=== Begin Enclosure ===
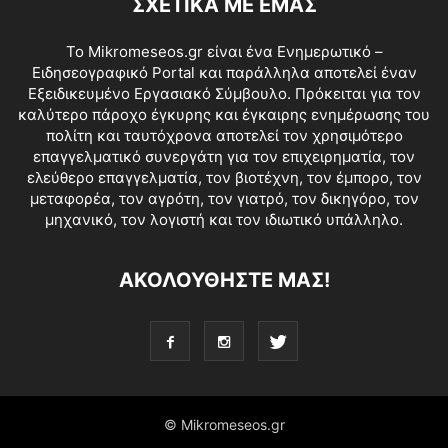
ΣΧΕΤΙΚΑ ΜΕ ΕΜΑΣ
Το Mikromeseos.gr είναι ένα Ενημερωτικό –
Ειδησεογραφικό Portal και παράλληλα αποτελεί έναν
Εξειδικευμένο Εργασιακό Σύμβουλο. Πρόκειται για τον
καλύτερο πάροχο έγκυρης και έγκαιρης ενημέρωσης του
πολίτη και ταυτόχρονα αποτελεί τον χρησιμότερο
επαγγελματικό συνεργάτη για τον επιχειρηματία, τον
ελεύθερο επαγγελματία, τον βιοτέχνη, τον έμπορο, τον
μεταφορέα, τον αγρότη, τον γιατρό, τον δικηγόρο, τον
μηχανικό, τον λογιστή και τον ιδιωτικό υπάλληλο.
ΑΚΟΛΟΥΘΗΣΤΕ ΜΑΣ!
© Mikromeseos.gr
=== End Enclosure ===
In the entries above, work out how many lines contain the string "Mikromeseos", and give only that number.

2